## SOURCE DATA:
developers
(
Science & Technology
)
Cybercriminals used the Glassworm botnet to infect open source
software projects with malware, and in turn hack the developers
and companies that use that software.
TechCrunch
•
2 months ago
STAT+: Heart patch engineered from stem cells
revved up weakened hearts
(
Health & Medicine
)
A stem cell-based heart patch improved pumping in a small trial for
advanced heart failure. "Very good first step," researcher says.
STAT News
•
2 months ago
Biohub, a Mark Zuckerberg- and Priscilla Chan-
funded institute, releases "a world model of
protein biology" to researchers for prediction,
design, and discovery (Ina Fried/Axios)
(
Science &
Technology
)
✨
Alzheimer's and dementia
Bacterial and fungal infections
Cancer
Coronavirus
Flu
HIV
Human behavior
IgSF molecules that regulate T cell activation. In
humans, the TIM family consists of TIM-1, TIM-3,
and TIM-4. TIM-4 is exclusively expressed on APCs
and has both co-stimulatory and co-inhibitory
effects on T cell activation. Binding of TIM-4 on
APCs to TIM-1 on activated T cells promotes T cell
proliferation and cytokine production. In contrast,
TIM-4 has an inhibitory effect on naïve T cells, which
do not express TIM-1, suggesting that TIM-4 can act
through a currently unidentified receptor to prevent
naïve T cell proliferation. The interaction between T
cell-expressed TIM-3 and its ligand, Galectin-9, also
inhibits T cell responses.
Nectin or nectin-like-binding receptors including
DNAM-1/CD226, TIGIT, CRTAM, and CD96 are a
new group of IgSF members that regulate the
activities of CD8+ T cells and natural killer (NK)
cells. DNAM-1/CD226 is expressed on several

---

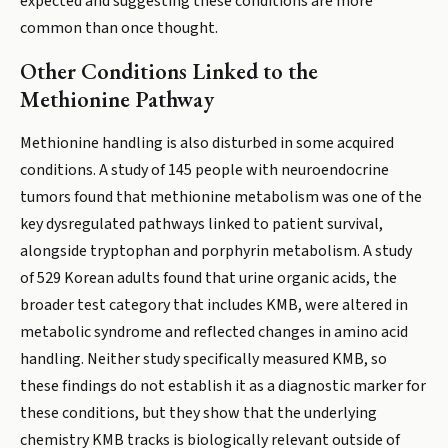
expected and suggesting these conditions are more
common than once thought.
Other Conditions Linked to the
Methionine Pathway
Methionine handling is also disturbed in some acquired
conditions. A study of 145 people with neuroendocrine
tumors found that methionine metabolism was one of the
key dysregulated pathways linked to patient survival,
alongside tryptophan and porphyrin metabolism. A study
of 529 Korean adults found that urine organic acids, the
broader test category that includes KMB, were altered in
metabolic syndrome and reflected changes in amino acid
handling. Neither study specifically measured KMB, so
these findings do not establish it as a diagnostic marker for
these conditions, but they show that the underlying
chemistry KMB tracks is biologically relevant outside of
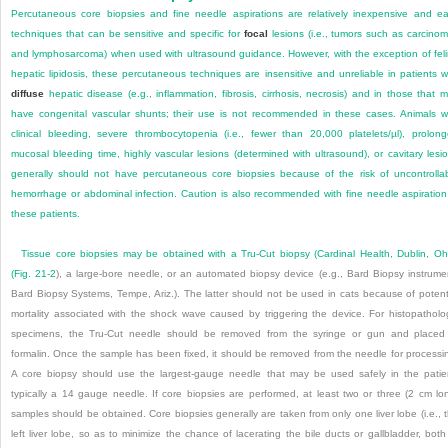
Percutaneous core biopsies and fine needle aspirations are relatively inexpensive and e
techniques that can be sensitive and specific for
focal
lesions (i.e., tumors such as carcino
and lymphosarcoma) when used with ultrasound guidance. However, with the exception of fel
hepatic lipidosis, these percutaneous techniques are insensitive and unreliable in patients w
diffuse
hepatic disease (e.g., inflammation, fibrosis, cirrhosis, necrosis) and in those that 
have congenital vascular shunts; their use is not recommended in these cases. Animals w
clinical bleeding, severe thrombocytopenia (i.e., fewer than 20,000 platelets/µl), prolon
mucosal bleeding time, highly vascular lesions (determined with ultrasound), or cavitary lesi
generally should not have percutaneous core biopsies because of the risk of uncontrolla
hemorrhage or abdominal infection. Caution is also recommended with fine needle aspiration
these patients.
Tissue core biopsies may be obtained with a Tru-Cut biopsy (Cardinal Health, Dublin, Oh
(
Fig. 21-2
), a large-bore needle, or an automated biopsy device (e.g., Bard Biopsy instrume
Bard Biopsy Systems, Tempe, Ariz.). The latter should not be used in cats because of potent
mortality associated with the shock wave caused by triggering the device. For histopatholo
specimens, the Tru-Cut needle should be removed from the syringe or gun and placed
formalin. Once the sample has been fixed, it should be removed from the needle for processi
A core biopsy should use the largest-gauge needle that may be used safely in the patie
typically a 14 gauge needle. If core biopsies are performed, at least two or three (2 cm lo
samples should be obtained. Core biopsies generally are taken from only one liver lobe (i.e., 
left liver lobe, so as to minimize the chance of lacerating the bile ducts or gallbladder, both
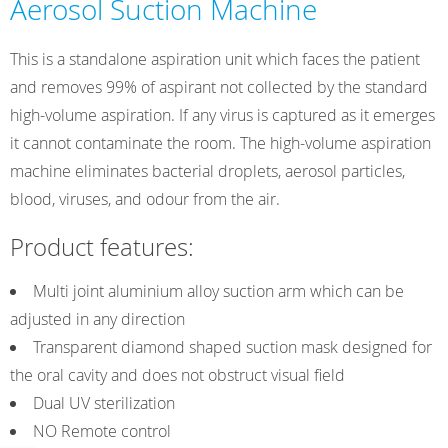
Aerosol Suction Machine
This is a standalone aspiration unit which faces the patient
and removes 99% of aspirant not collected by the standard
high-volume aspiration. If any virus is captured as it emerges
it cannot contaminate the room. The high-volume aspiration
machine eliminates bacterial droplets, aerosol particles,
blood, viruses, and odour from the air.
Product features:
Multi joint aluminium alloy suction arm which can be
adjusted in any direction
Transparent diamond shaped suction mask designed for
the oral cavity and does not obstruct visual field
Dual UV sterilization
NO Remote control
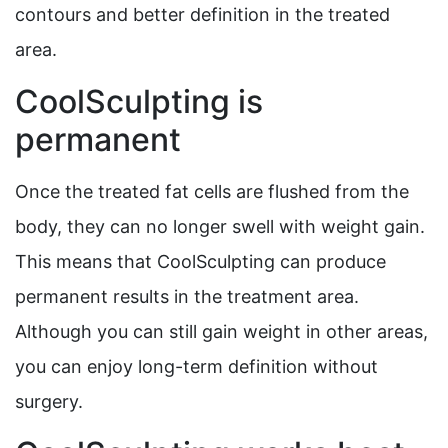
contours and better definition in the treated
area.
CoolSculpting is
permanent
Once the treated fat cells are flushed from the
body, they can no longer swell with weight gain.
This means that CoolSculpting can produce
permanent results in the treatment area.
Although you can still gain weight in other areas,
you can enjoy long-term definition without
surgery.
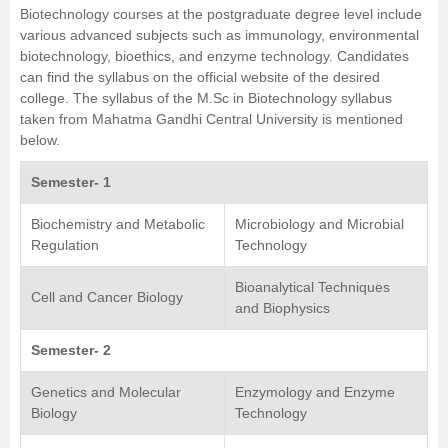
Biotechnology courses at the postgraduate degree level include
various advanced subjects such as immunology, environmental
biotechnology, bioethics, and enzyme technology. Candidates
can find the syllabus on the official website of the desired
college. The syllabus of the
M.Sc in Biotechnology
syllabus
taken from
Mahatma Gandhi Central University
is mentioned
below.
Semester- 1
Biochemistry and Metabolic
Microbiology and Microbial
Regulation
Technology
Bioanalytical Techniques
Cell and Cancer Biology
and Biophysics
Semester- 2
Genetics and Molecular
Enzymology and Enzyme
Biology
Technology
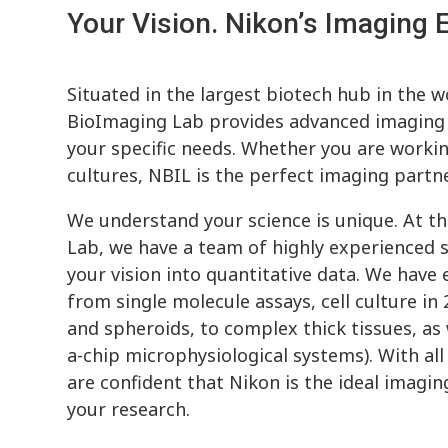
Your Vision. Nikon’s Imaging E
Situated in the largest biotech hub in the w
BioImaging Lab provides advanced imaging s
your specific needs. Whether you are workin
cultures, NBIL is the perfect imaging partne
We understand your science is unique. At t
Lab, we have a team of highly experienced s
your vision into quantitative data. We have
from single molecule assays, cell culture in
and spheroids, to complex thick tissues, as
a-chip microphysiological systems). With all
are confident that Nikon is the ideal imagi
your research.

## REQUIRED WORK:
Please repeat, exactly as written, the lines in the records above, starting with the one that has "college. The syllabus of the" and going on through the one that has "your research.". Pictures are to be left out.

## ANSWER FOR THIS EXERCISE:
college. The syllabus of the
M.Sc in Biotechnology
syllabus
taken from
Mahatma Gandhi Central University
is mentioned
below.
Semester- 1
Biochemistry and Metabolic
Microbiology and Microbial
Regulation
Technology
Bioanalytical Techniques
Cell and Cancer Biology
and Biophysics
Semester- 2
Genetics and Molecular
Enzymology and Enzyme
Biology
Technology
Your Vision. Nikon’s Imaging E
Situated in the largest biotech hub in the w
BioImaging Lab provides advanced imaging s
your specific needs. Whether you are workin
cultures, NBIL is the perfect imaging partne
We understand your science is unique. At t
Lab, we have a team of highly experienced s
your vision into quantitative data. We have
from single molecule assays, cell culture in
and spheroids, to complex thick tissues, as
a-chip microphysiological systems). With all
are confident that Nikon is the ideal imagi
your research.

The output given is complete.